The picturesque town of Kaiserstuhl, with its 700-year history, is listed as a historical monument and is situated on the steep slope of the Rhine bank in the shape of an acute triangle. The 36 m high Upper Tower forms the upper tip. It towers over the town and is the only remaining part of the old fortifications.
At the upper end of the steep slope was the small castle of the barons of Kaiserstuhl in the 12th century. After they died out, the property passed to the barons of Regensberg. In 1254, they founded a fortified town on the steep slope and named it after the dynasty whose heritage they had inherited. The small town is the southern bridgehead of a bridge over the river that probably already existed in Roman times.

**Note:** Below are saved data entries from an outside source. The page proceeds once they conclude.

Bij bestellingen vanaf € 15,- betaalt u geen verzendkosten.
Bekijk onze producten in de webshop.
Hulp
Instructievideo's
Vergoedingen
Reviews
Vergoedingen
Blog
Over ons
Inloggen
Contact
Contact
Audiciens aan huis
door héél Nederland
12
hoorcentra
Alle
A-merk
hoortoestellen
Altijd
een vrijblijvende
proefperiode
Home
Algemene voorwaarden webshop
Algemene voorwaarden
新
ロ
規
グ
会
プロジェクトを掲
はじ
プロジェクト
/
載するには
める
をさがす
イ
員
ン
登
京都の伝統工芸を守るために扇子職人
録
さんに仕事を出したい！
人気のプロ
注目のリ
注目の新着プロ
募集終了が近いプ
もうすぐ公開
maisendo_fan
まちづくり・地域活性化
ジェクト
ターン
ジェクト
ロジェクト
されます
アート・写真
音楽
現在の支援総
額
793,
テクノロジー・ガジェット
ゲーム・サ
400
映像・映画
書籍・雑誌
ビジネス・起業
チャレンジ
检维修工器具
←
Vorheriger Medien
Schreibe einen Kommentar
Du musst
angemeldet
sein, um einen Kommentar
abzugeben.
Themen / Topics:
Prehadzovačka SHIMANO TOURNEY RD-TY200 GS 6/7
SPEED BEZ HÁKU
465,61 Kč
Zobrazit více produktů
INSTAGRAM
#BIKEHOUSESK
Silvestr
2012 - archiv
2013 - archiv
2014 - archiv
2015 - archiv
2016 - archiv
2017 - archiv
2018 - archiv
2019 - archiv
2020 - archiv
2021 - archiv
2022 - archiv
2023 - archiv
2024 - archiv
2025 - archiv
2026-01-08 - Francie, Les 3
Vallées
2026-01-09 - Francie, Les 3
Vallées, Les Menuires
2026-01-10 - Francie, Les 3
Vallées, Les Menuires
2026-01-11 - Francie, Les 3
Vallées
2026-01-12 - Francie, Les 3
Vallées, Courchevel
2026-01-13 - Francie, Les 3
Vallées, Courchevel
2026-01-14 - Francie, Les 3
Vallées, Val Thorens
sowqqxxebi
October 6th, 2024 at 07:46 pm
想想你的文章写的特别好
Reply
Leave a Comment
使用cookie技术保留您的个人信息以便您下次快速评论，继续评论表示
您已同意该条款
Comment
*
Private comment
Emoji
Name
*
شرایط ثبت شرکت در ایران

The Catholic church of St. Catherine dates from 1757 and was built in the Baroque style. It is considered the main work of the Kaiserstuhl sculptor and woodcarver Franz Ludwig Wind. Houses that are particularly well preserved are the Amtshaus in late Gothic style with its stepped gables, the Palais Mayenfisch with French architectural elements and the stately former inn "Zur Krone".
On the other bank of the Rhine stands Rötteln Castle, built in the 12th century by the von Wasserstelz family. In 1185, a Ludwig von Rötteln, who was in the service of the Dukes of Zähringen, is mentioned in a document. The castle was expanded in 1294 and received its present form in 1787.